Increased industrial and agricultural activity has led to the contamination of the earth's soil and groundwater resources with hazardous chemicals. The presence of heavy metals, dyes, fluorides, dissolved solids, and many other pollutants used in industry and agriculture are responsible for hazardous levels of water pollution. The removal of these pollutants in water resources is challenging. Bioremediation is a new technique that employs living organisms, usually bacteria and fungi, to remove pollutants from soil and water, preferably in situ. This approach is more cost-effective than traditional techniques, such as the incineration of soils and carbon filtration of water. It requires understanding how organisms consume and transform polluting chemicals, survive in polluted environments, and how they should be employed in the field.
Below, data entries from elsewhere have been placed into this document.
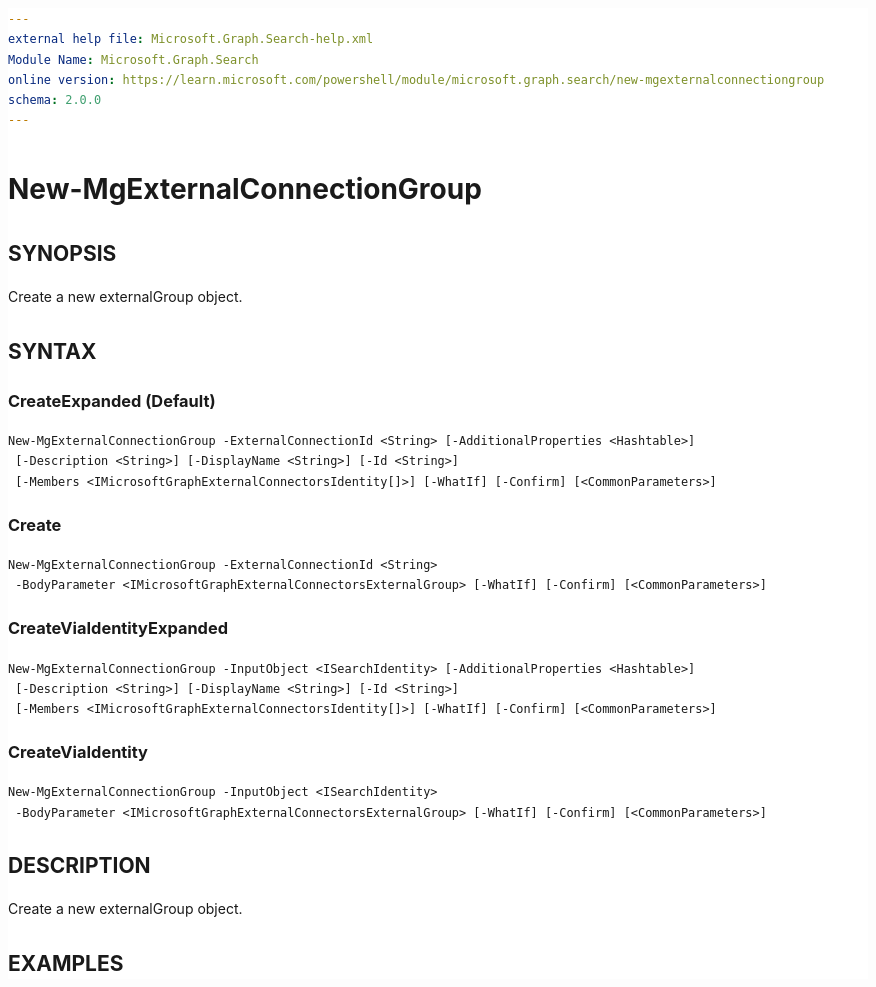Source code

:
```yaml
---
external help file: Microsoft.Graph.Search-help.xml
Module Name: Microsoft.Graph.Search
online version: https://learn.microsoft.com/powershell/module/microsoft.graph.search/new-mgexternalconnectiongroup
schema: 2.0.0
---
```


# New-MgExternalConnectionGroup

## SYNOPSIS
Create a new externalGroup object.

## SYNTAX

### CreateExpanded (Default)
```
New-MgExternalConnectionGroup -ExternalConnectionId <String> [-AdditionalProperties <Hashtable>]
 [-Description <String>] [-DisplayName <String>] [-Id <String>]
 [-Members <IMicrosoftGraphExternalConnectorsIdentity[]>] [-WhatIf] [-Confirm] [<CommonParameters>]
```

### Create
```
New-MgExternalConnectionGroup -ExternalConnectionId <String>
 -BodyParameter <IMicrosoftGraphExternalConnectorsExternalGroup> [-WhatIf] [-Confirm] [<CommonParameters>]
```

### CreateViaIdentityExpanded
```
New-MgExternalConnectionGroup -InputObject <ISearchIdentity> [-AdditionalProperties <Hashtable>]
 [-Description <String>] [-DisplayName <String>] [-Id <String>]
 [-Members <IMicrosoftGraphExternalConnectorsIdentity[]>] [-WhatIf] [-Confirm] [<CommonParameters>]
```

### CreateViaIdentity
```
New-MgExternalConnectionGroup -InputObject <ISearchIdentity>
 -BodyParameter <IMicrosoftGraphExternalConnectorsExternalGroup> [-WhatIf] [-Confirm] [<CommonParameters>]
```

## DESCRIPTION
Create a new externalGroup object.

## EXAMPLES
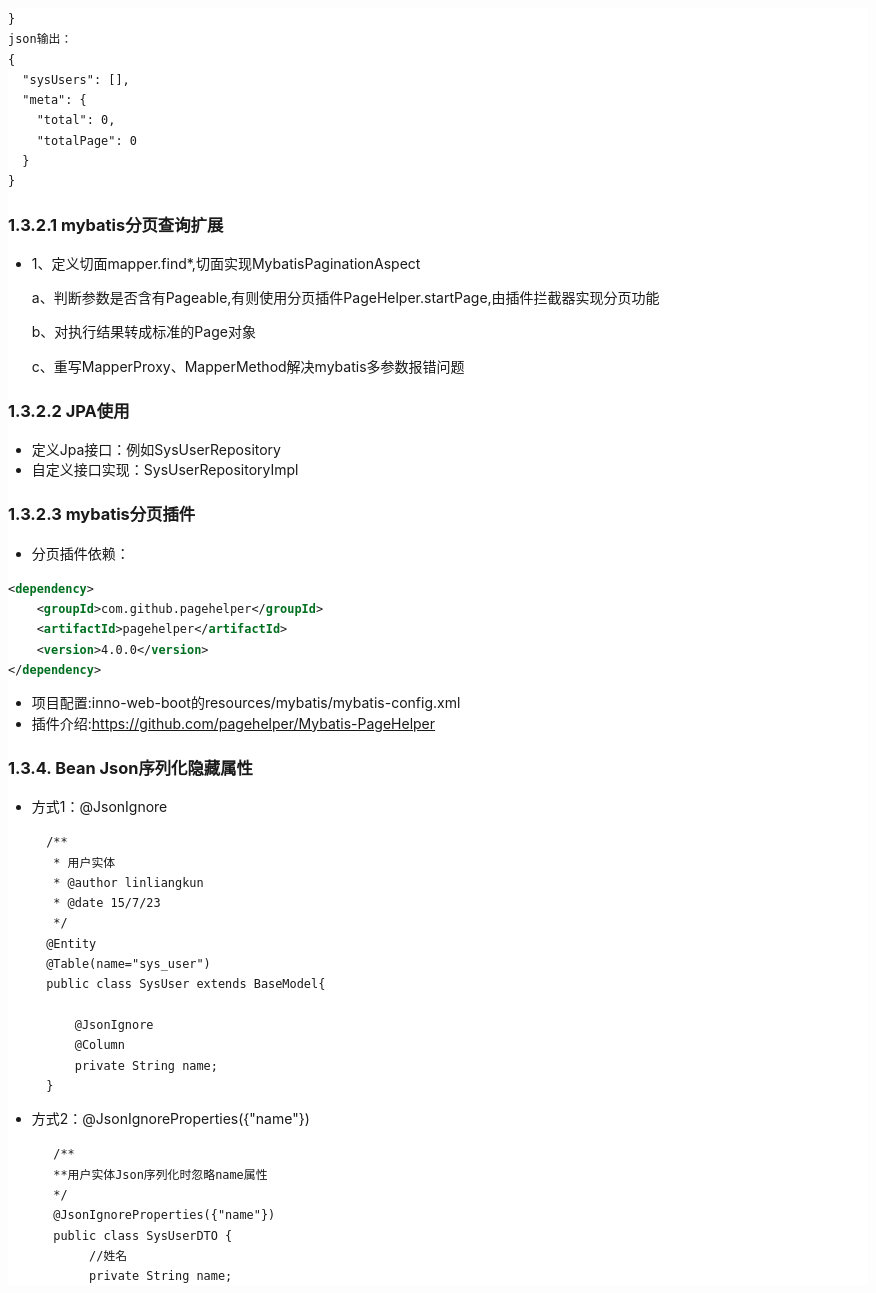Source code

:     }
    json输出：
    {
      "sysUsers": [],
      "meta": {
        "total": 0,
        "totalPage": 0
      }
    }

### 1.3.2.1 mybatis分页查询扩展  ###
 - 1、定义切面mapper.find*,切面实现MybatisPaginationAspect
     <p>a、判断参数是否含有Pageable,有则使用分页插件PageHelper.startPage,由插件拦截器实现分页功能
     <p>b、对执行结果转成标准的Page对象
     <p>c、重写MapperProxy、MapperMethod解决mybatis多参数报错问题

### 1.3.2.2 JPA使用  ###
 - 定义Jpa接口：例如SysUserRepository
 - 自定义接口实现：SysUserRepositoryImpl
### 1.3.2.3 mybatis分页插件 ###
 - 分页插件依赖：
```xml  
<dependency>
    <groupId>com.github.pagehelper</groupId>
    <artifactId>pagehelper</artifactId>
    <version>4.0.0</version>
</dependency>
```
 - 项目配置:inno-web-boot的resources/mybatis/mybatis-config.xml
 - 插件介绍:https://github.com/pagehelper/Mybatis-PageHelper
 
### 1.3.4. Bean Json序列化隐藏属性  ###

 - 方式1：@JsonIgnore
 
         /**
          * 用户实体
          * @author linliangkun
          * @date 15/7/23
          */
         @Entity
         @Table(name="sys_user")
         public class SysUser extends BaseModel{

             @JsonIgnore
             @Column
             private String name;
         }
 - 方式2：@JsonIgnoreProperties({"name"})

          /**
          **用户实体Json序列化时忽略name属性
          */
          @JsonIgnoreProperties({"name"})
          public class SysUserDTO {
               //姓名
               private String name;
Bioremediation for Environmental Pollutants
discusses the latest research in green chemistry and practices and principles involved in the quality improvement of water by remediation. It covers different aspects of environmental problems and their remedies with up-to-date developments in the field of bioremediation of industrial/environmental pollutants. Volume 2 explains the methods used to control the remediation processes making it cost-effectively and feasible. It elaborates on the application of microbial enzymes, microalgae, and genetically engineered microorganisms in the bioremediation of significant pollutants, food wastes, distillery wastewater, and pharmaceutical wastes.
This book is invaluable for researchers and scientists in environmental science, environmental microbiology, and waste management. It also serves as a learning resource for graduate and undergraduate students in environmental science, microbiology, limnology, freshwater ecology, and microbial biotechnology.